Addressing the CBI's annual dinner in London, with Chancellor George Osborne among the guests, she called for the relationship between the new government and business to be positive.
She stressed the role of business in helping the economy to recover and outlined the CBI's priorities as "a sustainable path back to fiscal health, a tax system that looks for growth and doesn't hit business, the right infrastructure and reform of our public services and public sector pensions".
Ms Alexander made it clear the CBI did not want any more business taxes, warning they would hit jobs, enterprise and growth.

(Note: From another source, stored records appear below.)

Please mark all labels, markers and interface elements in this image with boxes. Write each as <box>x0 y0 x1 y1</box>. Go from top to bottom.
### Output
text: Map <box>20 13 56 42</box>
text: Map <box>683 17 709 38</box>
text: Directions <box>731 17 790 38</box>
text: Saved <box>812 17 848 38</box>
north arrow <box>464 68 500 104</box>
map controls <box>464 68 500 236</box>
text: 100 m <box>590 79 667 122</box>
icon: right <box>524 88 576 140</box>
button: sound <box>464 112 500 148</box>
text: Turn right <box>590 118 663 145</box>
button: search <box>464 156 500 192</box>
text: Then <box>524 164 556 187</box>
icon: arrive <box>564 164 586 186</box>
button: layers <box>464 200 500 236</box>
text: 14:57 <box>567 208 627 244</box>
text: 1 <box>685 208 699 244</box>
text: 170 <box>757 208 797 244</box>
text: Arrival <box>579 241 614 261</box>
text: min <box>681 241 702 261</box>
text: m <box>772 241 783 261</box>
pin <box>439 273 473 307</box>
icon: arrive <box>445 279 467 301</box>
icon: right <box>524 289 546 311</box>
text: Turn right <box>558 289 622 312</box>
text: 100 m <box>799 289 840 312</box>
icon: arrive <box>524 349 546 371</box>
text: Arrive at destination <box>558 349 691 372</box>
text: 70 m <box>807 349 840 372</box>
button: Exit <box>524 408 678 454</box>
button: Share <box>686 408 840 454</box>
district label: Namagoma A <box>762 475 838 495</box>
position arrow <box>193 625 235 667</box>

Finding public sector savings was the "really difficult bit", said Ms Alexander, continuing: "What will make the difference is proper reform of our public services. Not tinkering, but radical re-engineering. Spending cuts can be a catalyst for long-overdue changes to supply chains, procurement and management. Most of us in business have already been through those changes. They simply had to happen, and they simply had to work."
She told hundreds of business leaders and politicians that education, health, policing and welfare could be achieved if there was "freedom to innovate".
With the Chancellor looking on, she said: "This is a call for more competition between providers, and for the best of all three sectors - public, voluntary and private - to be brought to bear. Except on schools, we didn't hear much from you on this in recent weeks, and we'd like to hear more. We want the Government's relationship with business to be a positive one. So I hope that business won't be a political football."